[Records from a collection]
· · · ·
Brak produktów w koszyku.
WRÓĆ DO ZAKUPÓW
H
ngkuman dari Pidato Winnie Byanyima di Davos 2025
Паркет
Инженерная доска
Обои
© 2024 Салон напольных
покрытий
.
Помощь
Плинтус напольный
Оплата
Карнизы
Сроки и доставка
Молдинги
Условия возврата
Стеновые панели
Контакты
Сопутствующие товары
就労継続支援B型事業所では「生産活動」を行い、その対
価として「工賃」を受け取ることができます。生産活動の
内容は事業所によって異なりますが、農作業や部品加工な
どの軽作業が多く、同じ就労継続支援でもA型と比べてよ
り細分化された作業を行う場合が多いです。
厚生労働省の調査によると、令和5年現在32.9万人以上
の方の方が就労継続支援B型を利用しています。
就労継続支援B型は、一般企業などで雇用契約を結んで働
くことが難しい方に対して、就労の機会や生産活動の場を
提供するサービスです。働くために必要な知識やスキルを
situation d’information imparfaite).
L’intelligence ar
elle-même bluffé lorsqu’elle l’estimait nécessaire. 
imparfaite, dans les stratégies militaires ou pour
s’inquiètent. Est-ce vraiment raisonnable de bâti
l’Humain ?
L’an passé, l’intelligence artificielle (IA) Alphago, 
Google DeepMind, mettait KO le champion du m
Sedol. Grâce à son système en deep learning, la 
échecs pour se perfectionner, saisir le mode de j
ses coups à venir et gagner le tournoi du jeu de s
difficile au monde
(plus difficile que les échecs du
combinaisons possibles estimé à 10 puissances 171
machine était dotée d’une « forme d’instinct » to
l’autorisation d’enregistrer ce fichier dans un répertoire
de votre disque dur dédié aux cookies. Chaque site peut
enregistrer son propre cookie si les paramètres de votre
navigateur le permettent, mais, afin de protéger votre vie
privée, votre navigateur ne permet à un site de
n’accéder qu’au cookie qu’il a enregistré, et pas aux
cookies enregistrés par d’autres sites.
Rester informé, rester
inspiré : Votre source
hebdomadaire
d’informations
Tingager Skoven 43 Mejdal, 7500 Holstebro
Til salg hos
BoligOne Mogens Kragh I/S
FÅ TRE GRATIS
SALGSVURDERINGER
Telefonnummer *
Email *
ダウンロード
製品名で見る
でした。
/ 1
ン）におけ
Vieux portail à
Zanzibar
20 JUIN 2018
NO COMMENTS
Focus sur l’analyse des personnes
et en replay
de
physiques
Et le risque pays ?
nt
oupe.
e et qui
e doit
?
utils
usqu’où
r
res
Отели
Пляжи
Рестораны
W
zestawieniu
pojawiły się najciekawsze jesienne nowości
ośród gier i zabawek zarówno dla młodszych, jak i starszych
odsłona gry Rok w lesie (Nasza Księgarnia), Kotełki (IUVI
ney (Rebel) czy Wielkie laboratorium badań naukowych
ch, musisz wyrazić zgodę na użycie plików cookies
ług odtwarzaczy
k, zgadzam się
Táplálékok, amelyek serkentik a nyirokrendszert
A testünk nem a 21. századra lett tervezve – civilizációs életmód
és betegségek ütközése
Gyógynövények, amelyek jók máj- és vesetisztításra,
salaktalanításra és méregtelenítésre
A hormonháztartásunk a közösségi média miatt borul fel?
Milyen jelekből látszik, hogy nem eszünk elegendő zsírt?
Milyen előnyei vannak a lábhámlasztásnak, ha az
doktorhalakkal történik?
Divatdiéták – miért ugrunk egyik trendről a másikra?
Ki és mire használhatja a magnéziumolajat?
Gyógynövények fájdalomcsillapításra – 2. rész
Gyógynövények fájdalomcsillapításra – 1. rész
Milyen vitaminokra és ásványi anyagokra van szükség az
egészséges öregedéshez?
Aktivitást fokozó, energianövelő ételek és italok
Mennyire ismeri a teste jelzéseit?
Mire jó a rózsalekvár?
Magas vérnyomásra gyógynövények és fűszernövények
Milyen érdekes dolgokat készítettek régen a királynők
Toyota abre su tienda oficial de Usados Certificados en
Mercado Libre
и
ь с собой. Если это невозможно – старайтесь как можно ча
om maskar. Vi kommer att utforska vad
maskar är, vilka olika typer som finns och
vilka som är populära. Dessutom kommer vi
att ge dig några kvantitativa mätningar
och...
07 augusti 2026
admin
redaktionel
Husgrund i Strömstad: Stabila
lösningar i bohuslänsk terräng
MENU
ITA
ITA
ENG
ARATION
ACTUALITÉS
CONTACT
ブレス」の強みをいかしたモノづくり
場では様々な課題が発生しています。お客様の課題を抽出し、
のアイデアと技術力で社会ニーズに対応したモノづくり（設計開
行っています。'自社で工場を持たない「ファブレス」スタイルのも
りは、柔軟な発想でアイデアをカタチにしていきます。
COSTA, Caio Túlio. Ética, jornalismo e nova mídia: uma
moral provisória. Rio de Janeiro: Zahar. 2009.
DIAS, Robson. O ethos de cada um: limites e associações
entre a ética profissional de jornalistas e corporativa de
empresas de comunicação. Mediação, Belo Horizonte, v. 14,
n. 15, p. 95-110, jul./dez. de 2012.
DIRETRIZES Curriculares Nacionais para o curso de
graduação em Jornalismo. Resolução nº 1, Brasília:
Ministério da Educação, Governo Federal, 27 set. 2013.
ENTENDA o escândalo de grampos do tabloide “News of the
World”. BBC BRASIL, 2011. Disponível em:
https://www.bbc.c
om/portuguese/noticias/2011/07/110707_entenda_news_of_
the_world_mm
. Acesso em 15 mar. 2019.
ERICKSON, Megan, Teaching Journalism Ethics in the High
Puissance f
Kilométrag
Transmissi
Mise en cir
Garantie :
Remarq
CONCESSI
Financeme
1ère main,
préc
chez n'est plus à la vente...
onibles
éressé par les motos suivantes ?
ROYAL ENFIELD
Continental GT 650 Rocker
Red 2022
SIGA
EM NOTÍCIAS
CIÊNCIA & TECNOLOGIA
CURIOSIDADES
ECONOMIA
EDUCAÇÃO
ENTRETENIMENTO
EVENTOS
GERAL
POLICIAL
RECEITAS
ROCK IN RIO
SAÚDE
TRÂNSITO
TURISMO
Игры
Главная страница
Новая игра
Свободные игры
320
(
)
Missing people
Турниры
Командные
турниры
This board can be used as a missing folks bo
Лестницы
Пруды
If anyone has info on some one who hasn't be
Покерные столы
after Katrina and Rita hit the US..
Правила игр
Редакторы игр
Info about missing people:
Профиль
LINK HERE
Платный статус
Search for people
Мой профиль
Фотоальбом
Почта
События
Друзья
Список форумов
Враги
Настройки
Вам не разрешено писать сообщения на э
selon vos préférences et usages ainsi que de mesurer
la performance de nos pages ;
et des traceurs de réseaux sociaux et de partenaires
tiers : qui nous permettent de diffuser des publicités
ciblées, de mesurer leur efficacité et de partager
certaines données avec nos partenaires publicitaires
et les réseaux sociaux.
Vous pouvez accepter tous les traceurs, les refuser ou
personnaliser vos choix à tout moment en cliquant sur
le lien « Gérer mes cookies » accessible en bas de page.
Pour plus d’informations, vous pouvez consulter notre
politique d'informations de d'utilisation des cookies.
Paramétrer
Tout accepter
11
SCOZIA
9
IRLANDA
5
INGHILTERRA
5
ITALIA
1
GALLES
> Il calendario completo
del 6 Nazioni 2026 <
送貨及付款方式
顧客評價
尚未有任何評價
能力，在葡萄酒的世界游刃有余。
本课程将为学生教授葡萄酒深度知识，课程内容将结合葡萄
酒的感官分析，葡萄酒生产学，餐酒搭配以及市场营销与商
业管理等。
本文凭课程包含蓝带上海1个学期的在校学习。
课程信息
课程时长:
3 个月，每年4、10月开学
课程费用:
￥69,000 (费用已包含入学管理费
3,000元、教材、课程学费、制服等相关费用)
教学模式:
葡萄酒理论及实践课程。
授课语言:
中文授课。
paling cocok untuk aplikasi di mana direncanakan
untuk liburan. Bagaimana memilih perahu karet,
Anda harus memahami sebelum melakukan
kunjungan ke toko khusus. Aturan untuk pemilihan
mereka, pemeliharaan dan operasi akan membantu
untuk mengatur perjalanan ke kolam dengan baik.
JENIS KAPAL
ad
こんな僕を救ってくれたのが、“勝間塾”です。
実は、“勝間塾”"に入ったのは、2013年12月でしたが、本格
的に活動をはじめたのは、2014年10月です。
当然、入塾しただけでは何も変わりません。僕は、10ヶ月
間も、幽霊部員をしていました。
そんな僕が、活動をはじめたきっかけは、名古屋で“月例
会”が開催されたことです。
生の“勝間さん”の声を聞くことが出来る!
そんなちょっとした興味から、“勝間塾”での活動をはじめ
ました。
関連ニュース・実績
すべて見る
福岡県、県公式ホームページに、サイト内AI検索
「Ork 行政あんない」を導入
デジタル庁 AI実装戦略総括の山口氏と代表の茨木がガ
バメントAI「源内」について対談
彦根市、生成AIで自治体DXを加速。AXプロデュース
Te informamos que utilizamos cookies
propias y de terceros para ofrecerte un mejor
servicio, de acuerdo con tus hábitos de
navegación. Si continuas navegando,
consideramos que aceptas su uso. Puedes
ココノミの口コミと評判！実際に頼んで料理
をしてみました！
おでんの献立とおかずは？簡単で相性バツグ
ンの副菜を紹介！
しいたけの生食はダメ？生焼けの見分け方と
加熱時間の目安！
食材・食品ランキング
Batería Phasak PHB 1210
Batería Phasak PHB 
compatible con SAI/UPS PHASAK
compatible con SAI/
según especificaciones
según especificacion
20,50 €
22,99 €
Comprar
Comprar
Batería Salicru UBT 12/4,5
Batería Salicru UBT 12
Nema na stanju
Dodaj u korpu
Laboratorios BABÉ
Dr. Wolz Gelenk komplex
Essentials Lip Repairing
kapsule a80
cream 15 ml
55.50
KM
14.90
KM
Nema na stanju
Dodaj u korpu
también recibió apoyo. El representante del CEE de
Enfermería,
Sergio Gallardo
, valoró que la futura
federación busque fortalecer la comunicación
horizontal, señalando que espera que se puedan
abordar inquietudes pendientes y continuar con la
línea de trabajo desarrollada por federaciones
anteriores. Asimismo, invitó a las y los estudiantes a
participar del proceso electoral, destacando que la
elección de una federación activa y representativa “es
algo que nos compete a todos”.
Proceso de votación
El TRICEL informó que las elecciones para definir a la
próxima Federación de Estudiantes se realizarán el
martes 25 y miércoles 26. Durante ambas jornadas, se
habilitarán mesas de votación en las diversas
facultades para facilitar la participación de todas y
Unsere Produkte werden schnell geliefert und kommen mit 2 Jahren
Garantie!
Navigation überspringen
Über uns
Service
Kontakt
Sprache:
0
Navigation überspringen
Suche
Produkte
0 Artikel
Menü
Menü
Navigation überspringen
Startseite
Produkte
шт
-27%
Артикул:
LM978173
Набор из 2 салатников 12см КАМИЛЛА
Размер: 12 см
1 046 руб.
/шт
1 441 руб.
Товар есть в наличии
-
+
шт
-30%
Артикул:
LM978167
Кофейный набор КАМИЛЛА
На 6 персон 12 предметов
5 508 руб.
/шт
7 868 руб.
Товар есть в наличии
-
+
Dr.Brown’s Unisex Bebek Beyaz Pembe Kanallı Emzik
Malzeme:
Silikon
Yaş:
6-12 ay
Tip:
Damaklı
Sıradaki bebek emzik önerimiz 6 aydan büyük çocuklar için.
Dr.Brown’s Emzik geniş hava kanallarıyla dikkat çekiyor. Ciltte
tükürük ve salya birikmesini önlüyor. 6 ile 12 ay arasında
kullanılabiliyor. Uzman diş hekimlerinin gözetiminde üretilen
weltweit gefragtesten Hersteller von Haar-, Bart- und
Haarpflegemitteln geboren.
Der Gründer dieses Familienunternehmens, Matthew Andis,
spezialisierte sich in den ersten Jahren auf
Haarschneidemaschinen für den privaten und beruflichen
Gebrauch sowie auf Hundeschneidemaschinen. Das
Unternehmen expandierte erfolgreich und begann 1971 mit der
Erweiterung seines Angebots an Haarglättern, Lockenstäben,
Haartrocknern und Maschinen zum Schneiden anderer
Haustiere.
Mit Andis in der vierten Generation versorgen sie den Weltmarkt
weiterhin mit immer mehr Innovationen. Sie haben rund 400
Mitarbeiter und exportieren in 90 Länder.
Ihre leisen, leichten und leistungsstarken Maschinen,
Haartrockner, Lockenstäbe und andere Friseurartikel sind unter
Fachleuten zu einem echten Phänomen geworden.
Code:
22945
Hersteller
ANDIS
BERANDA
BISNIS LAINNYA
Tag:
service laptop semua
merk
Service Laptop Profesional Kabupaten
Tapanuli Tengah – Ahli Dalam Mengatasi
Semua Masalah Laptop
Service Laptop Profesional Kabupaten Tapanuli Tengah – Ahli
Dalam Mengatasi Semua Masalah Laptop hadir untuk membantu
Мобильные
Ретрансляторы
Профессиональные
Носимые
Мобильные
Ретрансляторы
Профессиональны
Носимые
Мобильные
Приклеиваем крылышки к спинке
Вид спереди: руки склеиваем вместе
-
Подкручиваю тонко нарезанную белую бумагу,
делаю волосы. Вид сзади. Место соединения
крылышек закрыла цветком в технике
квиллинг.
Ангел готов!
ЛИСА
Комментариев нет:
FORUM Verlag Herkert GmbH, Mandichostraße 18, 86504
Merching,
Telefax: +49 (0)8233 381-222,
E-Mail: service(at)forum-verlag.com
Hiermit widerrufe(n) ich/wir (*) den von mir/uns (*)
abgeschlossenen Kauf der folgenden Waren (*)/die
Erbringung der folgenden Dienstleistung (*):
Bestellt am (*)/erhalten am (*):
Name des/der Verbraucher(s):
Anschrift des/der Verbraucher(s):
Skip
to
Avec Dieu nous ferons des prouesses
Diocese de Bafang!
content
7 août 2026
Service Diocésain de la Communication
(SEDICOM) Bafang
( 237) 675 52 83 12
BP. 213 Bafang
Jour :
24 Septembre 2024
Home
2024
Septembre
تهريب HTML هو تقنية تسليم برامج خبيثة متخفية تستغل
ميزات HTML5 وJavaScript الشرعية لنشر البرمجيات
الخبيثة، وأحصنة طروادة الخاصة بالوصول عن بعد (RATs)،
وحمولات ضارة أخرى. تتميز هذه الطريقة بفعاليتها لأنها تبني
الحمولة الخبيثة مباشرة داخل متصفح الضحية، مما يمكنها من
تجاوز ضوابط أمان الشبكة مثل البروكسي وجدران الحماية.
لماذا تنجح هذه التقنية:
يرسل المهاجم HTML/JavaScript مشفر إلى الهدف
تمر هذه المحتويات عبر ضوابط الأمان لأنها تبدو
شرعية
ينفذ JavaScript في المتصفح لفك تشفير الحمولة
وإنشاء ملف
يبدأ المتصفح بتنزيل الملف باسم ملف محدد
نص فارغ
· · · ·
### [Job]
Start at the first line of the entries above. Set down each line exactly through the one with "り細分化された作業を行う場合が多いです。", and stop there.

### [Exercise solution]
Brak produktów w koszyku.
WRÓĆ DO ZAKUPÓW
H
ngkuman dari Pidato Winnie Byanyima di Davos 2025
Паркет
Инженерная доска
Обои
© 2024 Салон напольных
покрытий
.
Помощь
Плинтус напольный
Оплата
Карнизы
Сроки и доставка
Молдинги
Условия возврата
Стеновые панели
Контакты
Сопутствующие товары
就労継続支援B型事業所では「生産活動」を行い、その対
価として「工賃」を受け取ることができます。生産活動の
内容は事業所によって異なりますが、農作業や部品加工な
どの軽作業が多く、同じ就労継続支援でもA型と比べてよ
り細分化された作業を行う場合が多いです。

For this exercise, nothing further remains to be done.